• ТЕКСТ ДЛЯ ЧТЕНИЯ:
---

Кстати, и Вершинин (Константин Шелестун) с его коронной фразой “чаю не дают, так давайте хоть пофилософствуем” – неужели и вправду чаю нет? Нет как раз философии, одна сплошная контузия и ее невеселые последствия, а чаю не дают – потому что будет обед, ведь в отличие от “дам былых времен” нынешние любимого человека голодным не отпустят. И счастливая Маша накладывает подполковнику еду из всевозможных мисочек, а подполковник кушает с аппетитом, не упуская приятного случая порассуждать о том, что счастья нет. Вы кушайте, кушайте.

Те же, кто всерьез несчастлив в любви, в спектакле составляют мучительный любовный треугольник. Эренбург мужественно реабилитировал штабс-капитана Соленого (в бесподобном исполнении Вадима Сквирского), бесстрашно спросив автора пьесы: верно ли, что Ирина не знала о дуэли с Тузенбахом? Ее классическое “я знала” здесь – не экстатический самооговор, а прямая улика, но куда важнее, что бесконечная доброта и терпение барона (Кирилл Семин) в каждую минуту спектакля убеждает Ирину: отказать ему – значит совершить нечеловеческую жестокость. Гуманнее убить. И Соленый понимает без слов. Недаром первый поцелуй Ирины и Тузенбаха – с привкусом землицы на губах (цветочек в горшок сажали, перемазались. Поцеловались – и долго отплевывались потом). Смертный привкус – во всем.

Не случайно в самом начале спектакля Ольга (Татьяна Рябоконь), уже изрядно помянувшая, еще не успев войти в дом, с порога воет свое “отец умер…”, упрекая всех вокруг, включая и безукоризненно добросердечных господ офицеров, и именинницу Ирину (Мария Семенова), которая, без того живет, стиснув зубы. Хромоножка. (Отсюда семейный ритуал: генеральские дочки выстраиваются в шеренгу, крепко держась друг за дружку, и бодро маршируют “Левой, левой!” – правая у Ирины больная). Хромота – знак глубинного ущерба. Червоточины, обнаруживающей всю тщету “тоски по труде”. Не взлететь “белой птице”.

---

• ЗАДАНИЕ 1: Перепечатайте из рецензии на спектакль фрагмент от «Те же, кто всерьез» до «привкус – во всем.».
• ЗАДАНИЕ 2: Назовите всех актеров, которых рецензия на спектакль упоминает как исполнителей ролей, и укажите рядом с каждым его персонажа.
• ЗАДАНИЕ 3: Продолжите, пожалуйста, рецензию на спектакль, начав сразу после ее последнего предложения.

• ПРЕДОСТАВЛЕННЫЕ ЗАПИСИ:
---

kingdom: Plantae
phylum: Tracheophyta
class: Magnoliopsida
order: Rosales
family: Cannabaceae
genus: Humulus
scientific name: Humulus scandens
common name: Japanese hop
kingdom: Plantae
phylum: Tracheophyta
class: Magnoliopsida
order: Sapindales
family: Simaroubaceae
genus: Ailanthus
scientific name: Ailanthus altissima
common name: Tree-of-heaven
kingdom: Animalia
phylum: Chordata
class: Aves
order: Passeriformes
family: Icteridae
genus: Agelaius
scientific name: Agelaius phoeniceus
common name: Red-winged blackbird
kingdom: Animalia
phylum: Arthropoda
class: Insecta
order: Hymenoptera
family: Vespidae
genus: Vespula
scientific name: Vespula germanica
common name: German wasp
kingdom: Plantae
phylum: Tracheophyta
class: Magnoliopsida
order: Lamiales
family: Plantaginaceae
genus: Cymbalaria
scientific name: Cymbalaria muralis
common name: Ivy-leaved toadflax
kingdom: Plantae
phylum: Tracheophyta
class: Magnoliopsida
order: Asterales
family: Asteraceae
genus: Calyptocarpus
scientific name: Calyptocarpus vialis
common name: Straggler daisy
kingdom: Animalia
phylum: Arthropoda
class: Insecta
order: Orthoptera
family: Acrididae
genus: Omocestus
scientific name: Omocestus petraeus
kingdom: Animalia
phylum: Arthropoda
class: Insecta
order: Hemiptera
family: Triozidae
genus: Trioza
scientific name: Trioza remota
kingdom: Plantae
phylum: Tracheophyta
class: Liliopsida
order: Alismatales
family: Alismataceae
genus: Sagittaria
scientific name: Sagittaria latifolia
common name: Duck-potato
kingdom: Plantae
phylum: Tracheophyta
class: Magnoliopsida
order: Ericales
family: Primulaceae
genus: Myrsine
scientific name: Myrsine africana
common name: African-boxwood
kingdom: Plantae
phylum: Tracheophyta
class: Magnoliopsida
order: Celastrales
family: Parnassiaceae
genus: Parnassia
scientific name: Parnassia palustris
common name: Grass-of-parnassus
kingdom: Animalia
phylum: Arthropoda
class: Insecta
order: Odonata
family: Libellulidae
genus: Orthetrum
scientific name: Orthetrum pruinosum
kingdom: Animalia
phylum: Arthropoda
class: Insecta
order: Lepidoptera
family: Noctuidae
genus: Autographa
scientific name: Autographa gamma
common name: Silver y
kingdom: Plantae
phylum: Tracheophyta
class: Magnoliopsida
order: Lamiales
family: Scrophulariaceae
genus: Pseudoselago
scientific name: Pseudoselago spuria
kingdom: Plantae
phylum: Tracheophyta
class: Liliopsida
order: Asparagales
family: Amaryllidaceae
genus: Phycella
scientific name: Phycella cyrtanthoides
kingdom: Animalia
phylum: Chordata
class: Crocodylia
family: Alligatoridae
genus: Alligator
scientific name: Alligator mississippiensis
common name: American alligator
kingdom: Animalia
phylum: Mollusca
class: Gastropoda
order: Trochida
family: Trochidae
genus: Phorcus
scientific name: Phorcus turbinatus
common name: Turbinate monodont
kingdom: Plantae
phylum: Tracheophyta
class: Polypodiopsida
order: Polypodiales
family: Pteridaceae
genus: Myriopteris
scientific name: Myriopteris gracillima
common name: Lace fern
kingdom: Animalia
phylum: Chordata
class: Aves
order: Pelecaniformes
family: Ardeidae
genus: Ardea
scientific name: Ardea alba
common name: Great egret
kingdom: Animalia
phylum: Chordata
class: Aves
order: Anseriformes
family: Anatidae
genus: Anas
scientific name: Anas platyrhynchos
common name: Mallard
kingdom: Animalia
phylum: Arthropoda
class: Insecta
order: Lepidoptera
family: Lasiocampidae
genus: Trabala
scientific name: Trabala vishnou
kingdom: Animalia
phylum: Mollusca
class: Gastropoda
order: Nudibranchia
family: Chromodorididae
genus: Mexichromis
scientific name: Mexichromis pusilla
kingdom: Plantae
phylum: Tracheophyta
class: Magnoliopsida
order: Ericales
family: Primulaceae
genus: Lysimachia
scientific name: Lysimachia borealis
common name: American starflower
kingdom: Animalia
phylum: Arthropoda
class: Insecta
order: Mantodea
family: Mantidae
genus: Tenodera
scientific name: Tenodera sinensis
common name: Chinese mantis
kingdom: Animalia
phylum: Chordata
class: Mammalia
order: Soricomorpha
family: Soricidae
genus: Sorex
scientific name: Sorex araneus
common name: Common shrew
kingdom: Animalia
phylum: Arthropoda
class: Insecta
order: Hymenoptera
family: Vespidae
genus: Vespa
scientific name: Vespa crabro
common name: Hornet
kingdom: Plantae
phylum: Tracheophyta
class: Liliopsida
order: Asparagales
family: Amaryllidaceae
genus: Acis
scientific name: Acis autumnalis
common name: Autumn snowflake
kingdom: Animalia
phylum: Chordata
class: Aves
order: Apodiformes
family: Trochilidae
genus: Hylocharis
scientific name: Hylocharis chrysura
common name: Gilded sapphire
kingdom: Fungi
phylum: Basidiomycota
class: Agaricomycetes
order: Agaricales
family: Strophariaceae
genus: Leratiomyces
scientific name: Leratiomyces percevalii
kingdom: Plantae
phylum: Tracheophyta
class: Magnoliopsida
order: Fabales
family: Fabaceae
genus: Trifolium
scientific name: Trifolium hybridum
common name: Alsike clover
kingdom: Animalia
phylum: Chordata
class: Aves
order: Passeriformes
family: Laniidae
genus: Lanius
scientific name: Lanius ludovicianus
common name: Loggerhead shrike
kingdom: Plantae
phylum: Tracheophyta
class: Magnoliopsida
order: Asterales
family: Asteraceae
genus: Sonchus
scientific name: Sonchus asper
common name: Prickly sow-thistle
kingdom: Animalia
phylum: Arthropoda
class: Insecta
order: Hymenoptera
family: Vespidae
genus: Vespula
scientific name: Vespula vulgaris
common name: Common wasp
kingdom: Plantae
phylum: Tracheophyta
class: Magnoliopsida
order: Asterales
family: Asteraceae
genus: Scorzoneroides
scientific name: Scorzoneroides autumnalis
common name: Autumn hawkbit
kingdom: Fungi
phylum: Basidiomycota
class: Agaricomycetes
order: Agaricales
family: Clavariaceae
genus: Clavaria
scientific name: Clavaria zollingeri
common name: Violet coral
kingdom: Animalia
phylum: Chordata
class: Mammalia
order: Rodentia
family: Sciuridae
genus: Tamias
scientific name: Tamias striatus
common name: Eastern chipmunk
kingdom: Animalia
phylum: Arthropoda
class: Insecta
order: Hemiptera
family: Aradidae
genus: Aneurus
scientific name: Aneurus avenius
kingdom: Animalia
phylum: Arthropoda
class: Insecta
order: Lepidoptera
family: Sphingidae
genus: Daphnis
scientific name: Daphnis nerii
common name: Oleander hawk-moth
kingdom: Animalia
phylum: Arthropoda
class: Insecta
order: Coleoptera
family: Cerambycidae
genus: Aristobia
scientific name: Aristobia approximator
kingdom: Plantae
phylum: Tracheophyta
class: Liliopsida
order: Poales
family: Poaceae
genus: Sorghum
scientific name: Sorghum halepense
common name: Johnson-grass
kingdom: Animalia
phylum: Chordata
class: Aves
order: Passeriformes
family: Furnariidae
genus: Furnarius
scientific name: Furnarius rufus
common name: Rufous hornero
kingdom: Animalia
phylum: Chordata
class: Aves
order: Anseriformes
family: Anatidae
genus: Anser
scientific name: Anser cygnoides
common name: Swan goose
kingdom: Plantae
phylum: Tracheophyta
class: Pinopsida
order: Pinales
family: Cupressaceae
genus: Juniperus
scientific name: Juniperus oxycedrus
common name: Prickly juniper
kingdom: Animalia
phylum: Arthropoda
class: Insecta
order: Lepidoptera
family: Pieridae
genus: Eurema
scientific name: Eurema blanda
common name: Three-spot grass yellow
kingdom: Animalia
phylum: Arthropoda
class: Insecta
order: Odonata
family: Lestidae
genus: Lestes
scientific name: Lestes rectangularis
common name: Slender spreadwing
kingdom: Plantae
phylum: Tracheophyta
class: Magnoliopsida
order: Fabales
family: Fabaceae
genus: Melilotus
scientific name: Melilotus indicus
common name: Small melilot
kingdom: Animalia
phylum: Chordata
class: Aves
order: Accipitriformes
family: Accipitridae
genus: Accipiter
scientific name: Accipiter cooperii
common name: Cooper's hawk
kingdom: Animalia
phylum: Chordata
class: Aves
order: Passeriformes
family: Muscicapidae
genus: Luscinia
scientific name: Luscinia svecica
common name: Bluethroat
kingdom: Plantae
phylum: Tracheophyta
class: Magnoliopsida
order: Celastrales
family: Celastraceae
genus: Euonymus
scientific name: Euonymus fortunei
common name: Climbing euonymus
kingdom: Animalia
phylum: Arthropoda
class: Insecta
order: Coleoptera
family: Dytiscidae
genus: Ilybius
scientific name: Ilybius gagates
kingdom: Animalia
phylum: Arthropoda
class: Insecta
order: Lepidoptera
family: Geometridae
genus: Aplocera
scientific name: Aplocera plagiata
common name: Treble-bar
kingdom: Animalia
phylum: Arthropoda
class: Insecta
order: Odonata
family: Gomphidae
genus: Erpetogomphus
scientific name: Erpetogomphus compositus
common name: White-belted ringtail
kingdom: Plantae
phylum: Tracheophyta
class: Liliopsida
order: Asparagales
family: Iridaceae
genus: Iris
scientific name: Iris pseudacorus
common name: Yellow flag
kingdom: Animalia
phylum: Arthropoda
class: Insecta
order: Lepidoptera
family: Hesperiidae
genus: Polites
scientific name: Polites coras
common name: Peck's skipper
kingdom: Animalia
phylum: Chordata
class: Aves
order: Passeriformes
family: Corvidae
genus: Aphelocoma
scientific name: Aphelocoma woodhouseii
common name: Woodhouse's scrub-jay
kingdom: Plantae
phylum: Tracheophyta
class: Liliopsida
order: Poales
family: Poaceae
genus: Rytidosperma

---

• ОТВЕТ К ЗАДАНИЮ 1:
Те же, кто всерьез несчастлив в любви, в спектакле составляют мучительный любовный треугольник. Эренбург мужественно реабилитировал штабс-капитана Соленого (в бесподобном исполнении Вадима Сквирского), бесстрашно спросив автора пьесы: верно ли, что Ирина не знала о дуэли с Тузенбахом? Ее классическое “я знала” здесь – не экстатический самооговор, а прямая улика, но куда важнее, что бесконечная доброта и терпение барона (Кирилл Семин) в каждую минуту спектакля убеждает Ирину: отказать ему – значит совершить нечеловеческую жестокость. Гуманнее убить. И Соленый понимает без слов. Недаром первый поцелуй Ирины и Тузенбаха – с привкусом землицы на губах (цветочек в горшок сажали, перемазались. Поцеловались – и долго отплевывались потом). Смертный привкус – во всем.

• ОТВЕТ К ЗАДАНИЮ 2:
Константин Шелестун — Вершинин
Вадим Сквирский — штабс-капитан Соленый
Кирилл Семин — барон Тузенбах
Татьяна Рябоконь — Ольга
Мария Семенова — Ирина

• ОТВЕТ К ЗАДАНИЮ 3:
Взявший с места в карьер, почти без эмоционального разгона – к высотам отчаяния, страсти и скандала, этот спектакль до конца остается верен режиссерской логике. Эмоциональный накал, столь привычный в спектаклях НДТ (и достигаемый всегда с таким актерским мастерством, что вопрос о вкусе отменяется как безвкусный), – есть порождение этой логики, а никак не “средство к украшению”. Истерика (или ее зияющее отсутствие) здесь – еще один аргумент в споре, способ выяснения истины. В самом деле: в сцене расставания Маши с Вершининым женщине, как известно, положено плакать. Боже мой, как же они плачут, наши Маши! Какие шедевры страдания удаются русским актрисам! А вот Маша в спектакле Эренбурга (я видела восхитительную Татьяну Колганову, а у них есть еще не менее восхитительная Ольга Альбанова) очень хотела бы заплакать, но ей трудно, потому что она как раз сходит с ума. И Кулыгин (Сергей Уманов) твердит свое вечное: “Ты Маша, ты – моя жена”, потому что Маша уже не знает, что она – Маша.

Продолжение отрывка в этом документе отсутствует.